Tâche A | Résumez en deux phrases le texte ci-dessous sur le déclin de la syndicalisation et les salaires aux États-Unis.
Tâche B | Rédigez la suite du texte ci-dessous sur la syndicalisation et les salaires aux États-Unis, en reprenant après sa dernière phrase.

Sharon Zhang, Truthout, le 8 avril 2021 (traduction rédaction A l’Encontre)
Avec le déclin de la syndicalisation et de la négociation collective aux États-Unis, les salaires ont également diminué pour le travailleur moyen [définition de l’OCDE: «ouvrier adulte employé à plein-temps dans l’industrie manufacturière et dont le salaire est égal au salaire moyen pour ce type de travailleur»] au cours des quatre dernières décennies, constate un nouveau rapport de l’Economic Policy Institute (EPI) publié jeudi.
«L’érosion de la négociation collective est un facteur important qui a freiné la croissance des salaires pour les travailleurs moyens et entraîné l’augmentation des inégalités salariales au cours des quatre dernières décennies», a écrit Lawrence Mishel de l’EPI. Pour le travailleur moyen, le déclin de la syndicalisation a entraîné une baisse des salaires de 1,56 dollar par heure travaillée, soit l’équivalent de 3250 dollars de moins par an. Il s’agit d’une baisse de 7,9% entre 1979 et 2017.
Comme les hommes étaient plus susceptibles que les femmes de faire partie d’un syndicat en 1979, la baisse des salaires a été pire pour les hommes. Le salaire médian des hommes a diminué de 2,49 dollars l’heure au cours de la même période, soit l’équivalent de 5171 dollars par année.
Depuis 1983, première année où le Bureau off Labor Statistics (BLS) a commencé à enregistrer les données sur les syndicats de manière comparable, la proportion de travailleurs syndiqués a diminué de près de la moitié. Alors qu’en 1983, le taux de syndicalisation était de 20,1%, il n’était plus que de 10,8% en 2020, selon le BLS.

Matériel présenté |
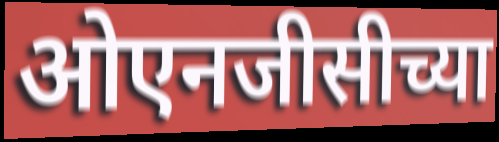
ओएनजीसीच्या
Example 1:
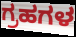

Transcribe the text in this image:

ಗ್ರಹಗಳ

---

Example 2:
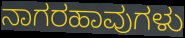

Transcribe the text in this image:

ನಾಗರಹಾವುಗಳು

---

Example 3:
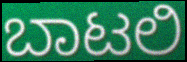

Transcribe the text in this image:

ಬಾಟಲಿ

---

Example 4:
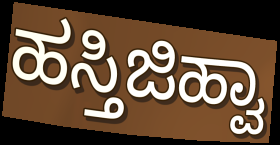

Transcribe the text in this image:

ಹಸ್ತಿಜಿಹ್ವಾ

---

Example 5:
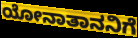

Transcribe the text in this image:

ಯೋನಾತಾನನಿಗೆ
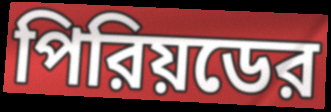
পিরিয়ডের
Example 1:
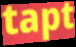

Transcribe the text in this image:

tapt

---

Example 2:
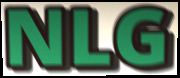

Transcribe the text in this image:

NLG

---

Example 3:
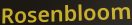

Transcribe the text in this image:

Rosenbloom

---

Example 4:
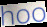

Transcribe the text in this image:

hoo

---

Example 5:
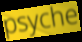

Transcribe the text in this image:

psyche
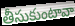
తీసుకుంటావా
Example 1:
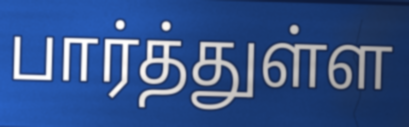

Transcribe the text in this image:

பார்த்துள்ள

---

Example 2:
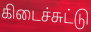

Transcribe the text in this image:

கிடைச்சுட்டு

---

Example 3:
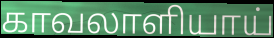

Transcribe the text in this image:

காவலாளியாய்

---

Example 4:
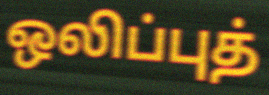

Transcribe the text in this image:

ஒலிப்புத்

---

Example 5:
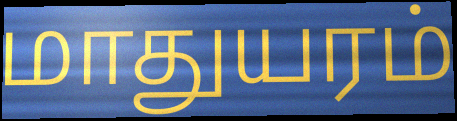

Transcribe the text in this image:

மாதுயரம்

Résultat A | Selon un rapport de l'Economic Policy Institute, le déclin de la syndicalisation et de la négociation collective aux États-Unis a fait baisser le salaire du travailleur moyen de 1,56 dollar de l'heure, soit 3250 dollars par an et 7,9 % entre 1979 et 2017. Les hommes, plus souvent syndiqués que les femmes en 1979, ont subi une baisse plus forte, tandis que le taux de syndicalisation est passé de 20,1 % en 1983 à 10,8 % en 2020.

Résultat B |
La diminution du taux de syndicalisation a également provoqué une augmentation de l’écart salarial entre la classe supérieure et la classe moyenne, constate le BLS. Au cours des quatre dernières décennies la désyndicalisation est responsable d’une grande partie de l’augmentation de l’écart salarial entre les personnes se situant dans le 90e percentile des revenus et le 50e percentile. «La désyndicalisation a ce résultat parce qu’elle a déprimé les salaires des travailleurs à salaire moyen mais a eu peu d’impact sur les travailleurs à salaire élevé du 90e centile», écrit l’EPI.
L’inégalité salariale entre les personnes non blanches et les personnes blanches a également augmenté en raison du déclin de la syndicalisation, écrit Lawrence Mishel. Les personnes non blanches sont celles qui bénéficient le plus des syndicats, car elles sont plus susceptibles d’occuper des emplois faiblement rémunérés.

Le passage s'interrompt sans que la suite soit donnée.